Page excerpt:

>> begin

Christopher Patlan was hanging out with friends on the Red River when he heard the desperate screams coming from seven teenagers. One minute they were wading in shallow water, the next they plunged into a dropoff 25 feet deep.
Patlan bolted the 10 yards to the river and jumped in, saving 15-year-old DeKendrix Warner. By the time he had dragged the boy to safety, the six others from two families — all nonswimmers — had drowned. Family members, who also can't swim, watched helplessly.
"Everything happened so fast. It was like a wreck," Patlan said Tuesday.
Just minutes earlier, Monday afternoon had started out as a typical summer get-together. A large group of relatives and friends, including about 20 children, gathered on a sandy shore near the northwest Louisiana river's bank to cool off from the oppressive heat and to barbecue. They hadn't even set up the grill.

>> end

Your goal: Reproduce the passage on the Red River drownings word for word, between "Christopher Patlan was" and "up the grill.", inclusive. None of the accompanying material is needed.

Provided data:
>> begin

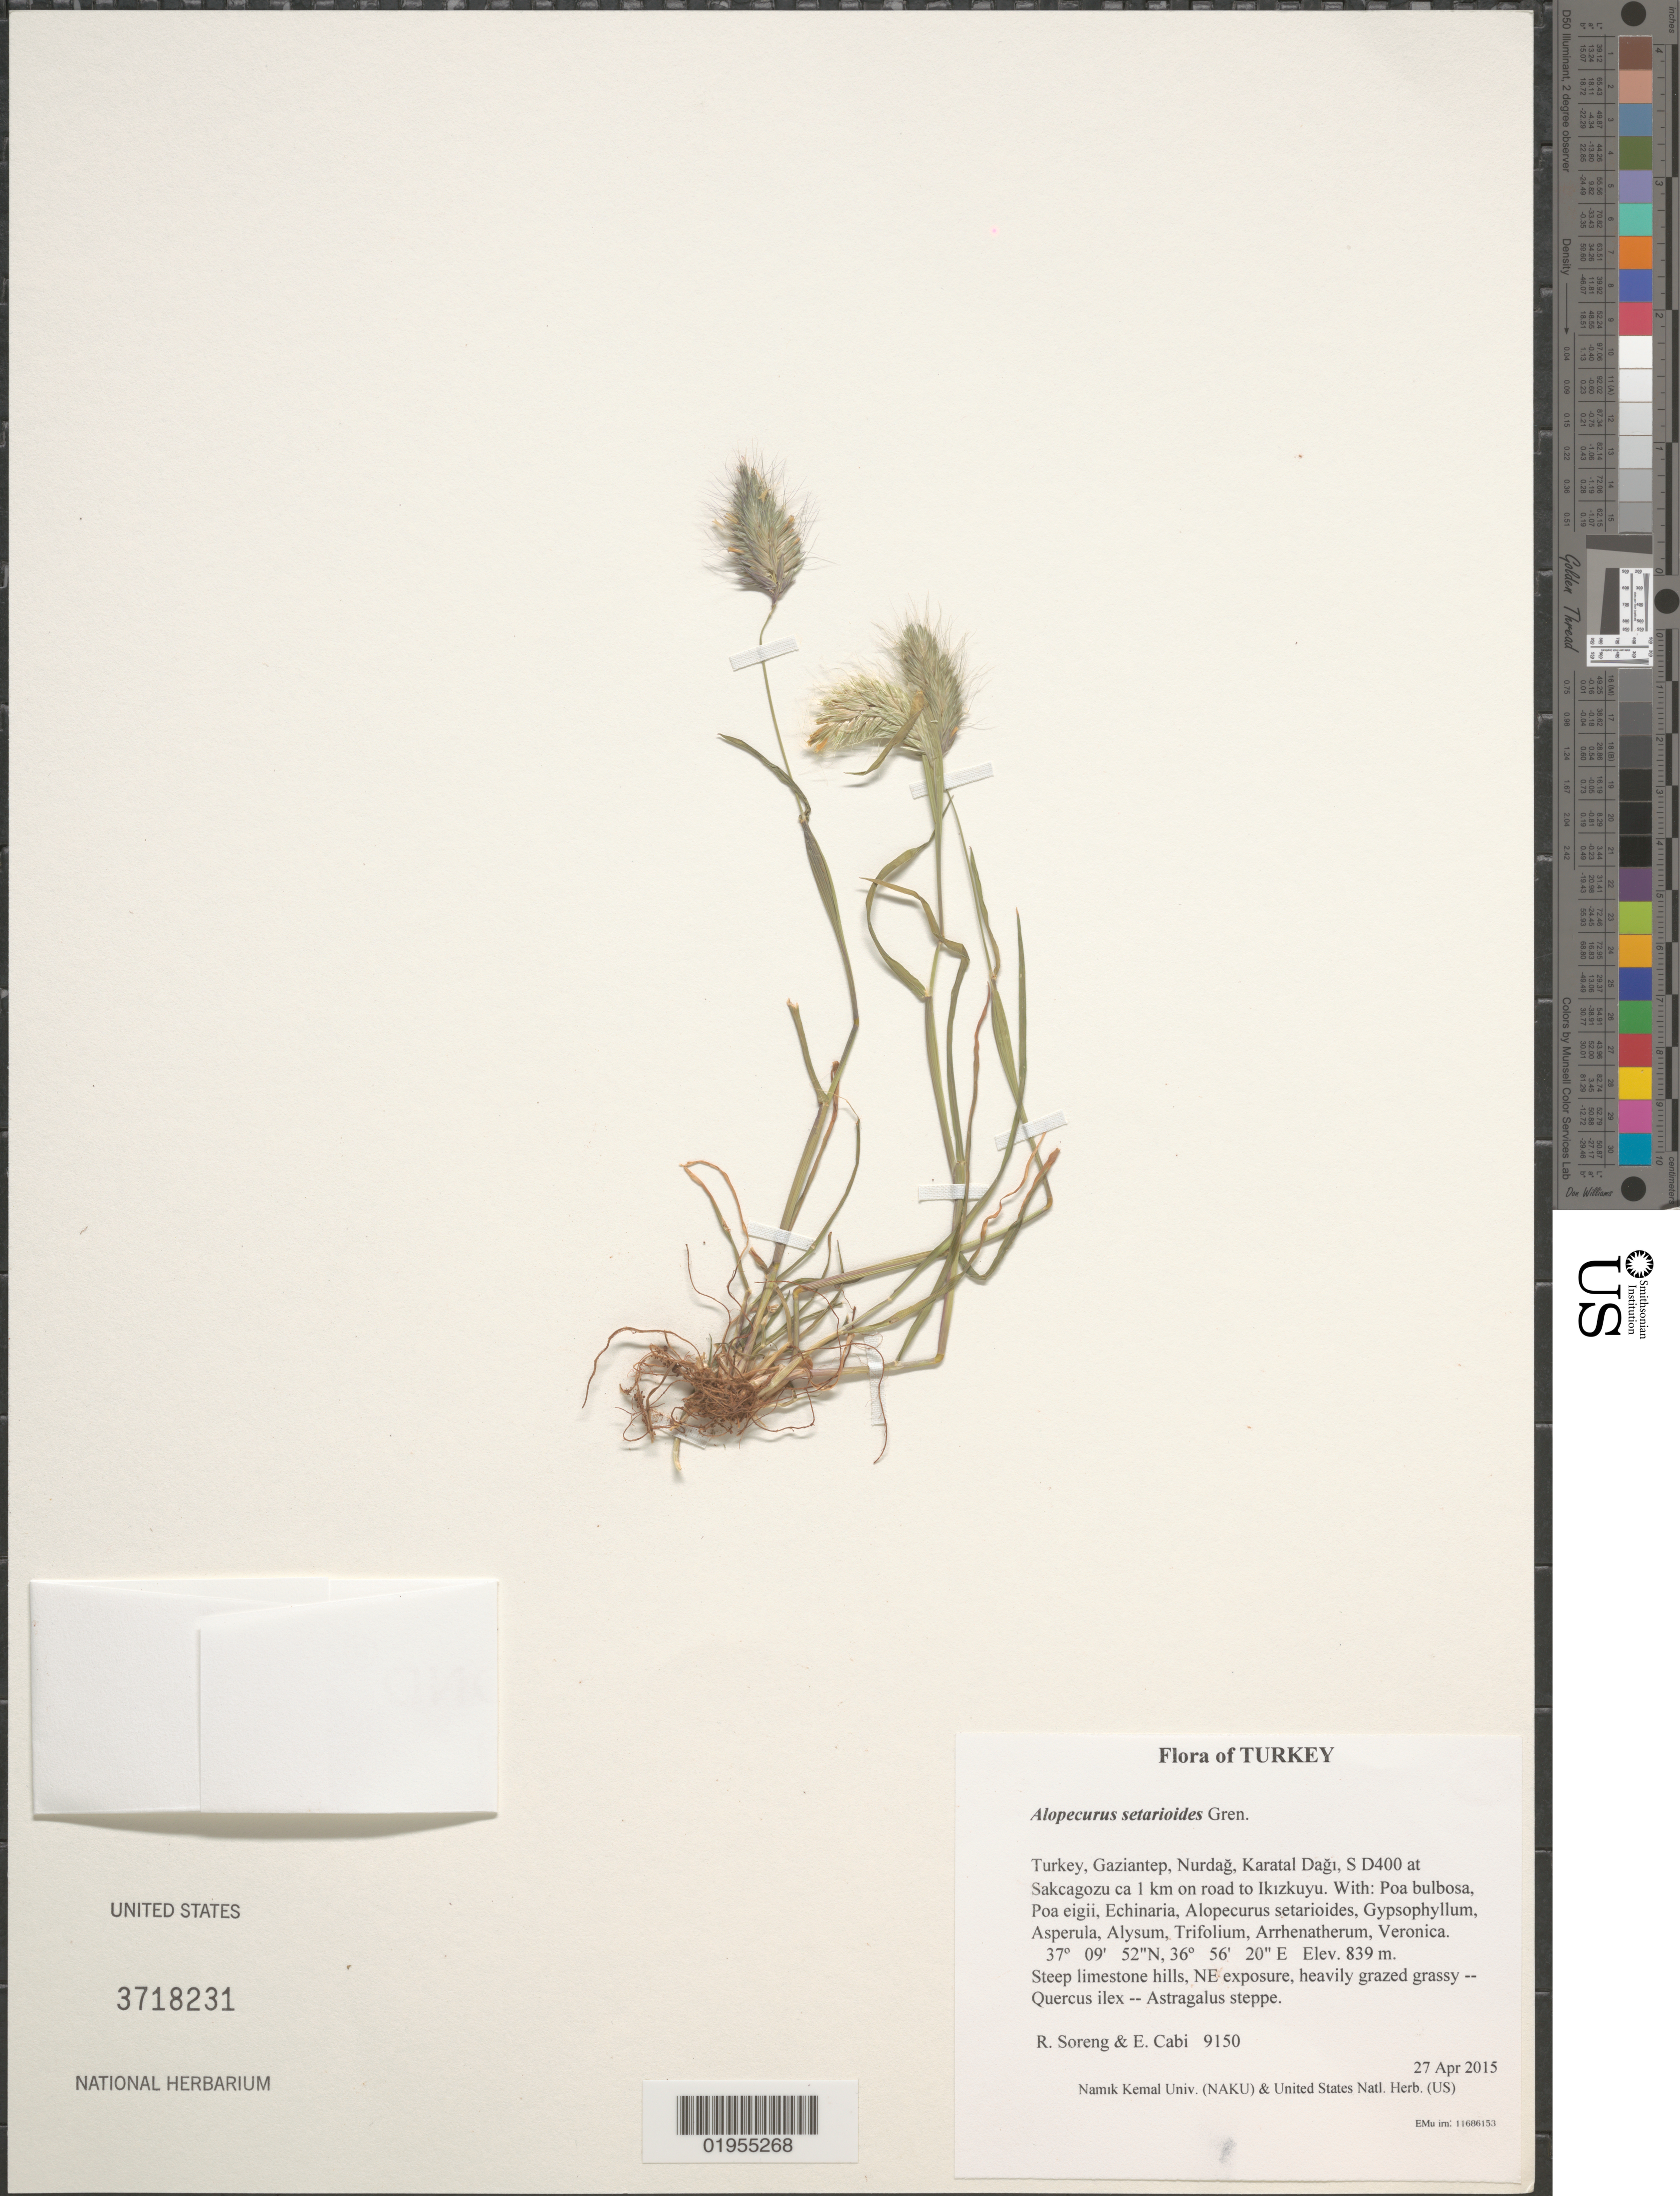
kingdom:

>> end

Solution to the exercise:
Christopher Patlan was hanging out with friends on the Red River when he heard the desperate screams coming from seven teenagers. One minute they were wading in shallow water, the next they plunged into a dropoff 25 feet deep.
Patlan bolted the 10 yards to the river and jumped in, saving 15-year-old DeKendrix Warner. By the time he had dragged the boy to safety, the six others from two families — all nonswimmers — had drowned. Family members, who also can't swim, watched helplessly.
"Everything happened so fast. It was like a wreck," Patlan said Tuesday.
Just minutes earlier, Monday afternoon had started out as a typical summer get-together. A large group of relatives and friends, including about 20 children, gathered on a sandy shore near the northwest Louisiana river's bank to cool off from the oppressive heat and to barbecue. They hadn't even set up the grill.